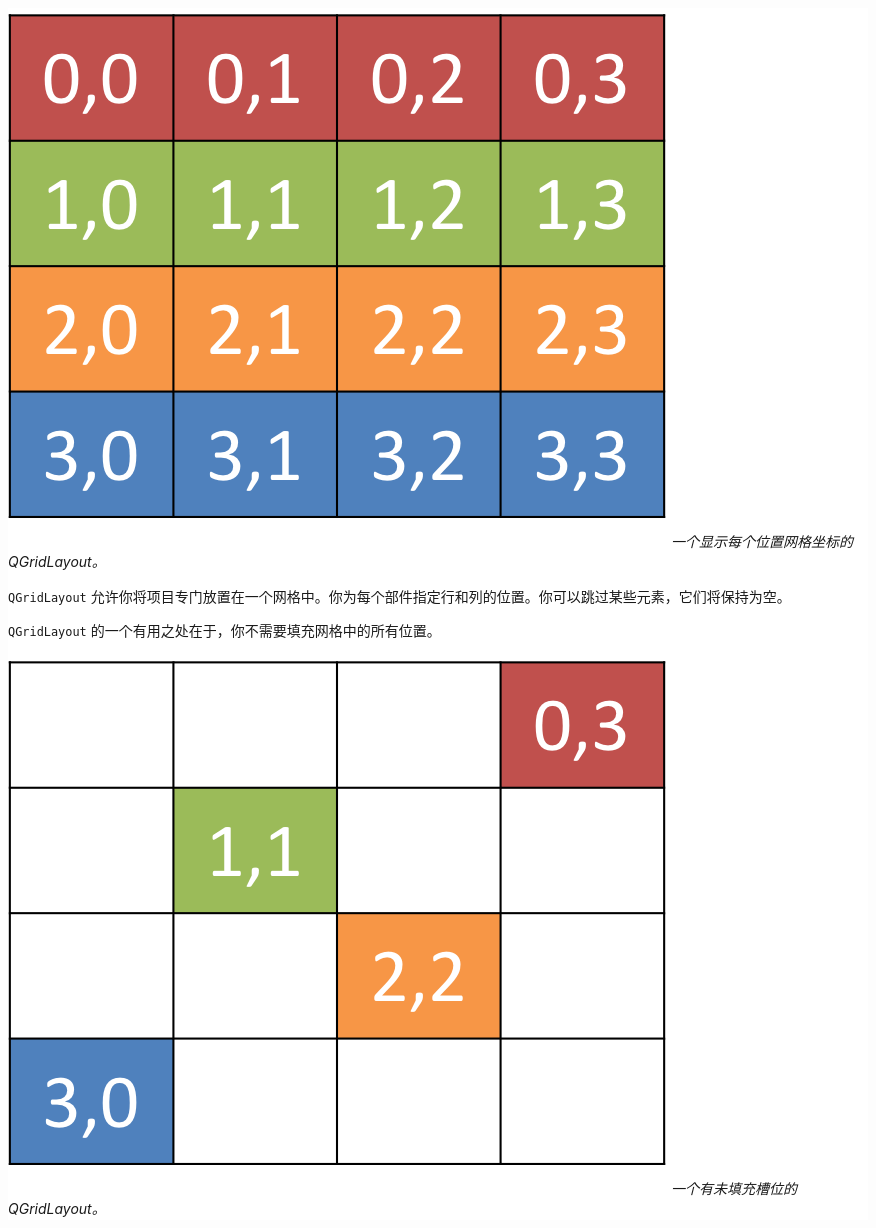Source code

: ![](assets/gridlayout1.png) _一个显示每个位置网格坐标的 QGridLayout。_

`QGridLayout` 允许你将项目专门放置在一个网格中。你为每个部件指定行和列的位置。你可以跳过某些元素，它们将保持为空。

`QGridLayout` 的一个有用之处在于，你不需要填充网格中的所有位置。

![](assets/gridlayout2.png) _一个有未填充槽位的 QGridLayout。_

☆ ☆ ☆ ☆

▶ [Exercise requirements]: Please transcribe each line above exactly, but leave the images out.

▶ [Response below]:
Source code

: ![](assets/gridlayout1.png) _一个显示每个位置网格坐标的 QGridLayout。_

`QGridLayout` 允许你将项目专门放置在一个网格中。你为每个部件指定行和列的位置。你可以跳过某些元素，它们将保持为空。

`QGridLayout` 的一个有用之处在于，你不需要填充网格中的所有位置。

![](assets/gridlayout2.png) _一个有未填充槽位的 QGridLayout。_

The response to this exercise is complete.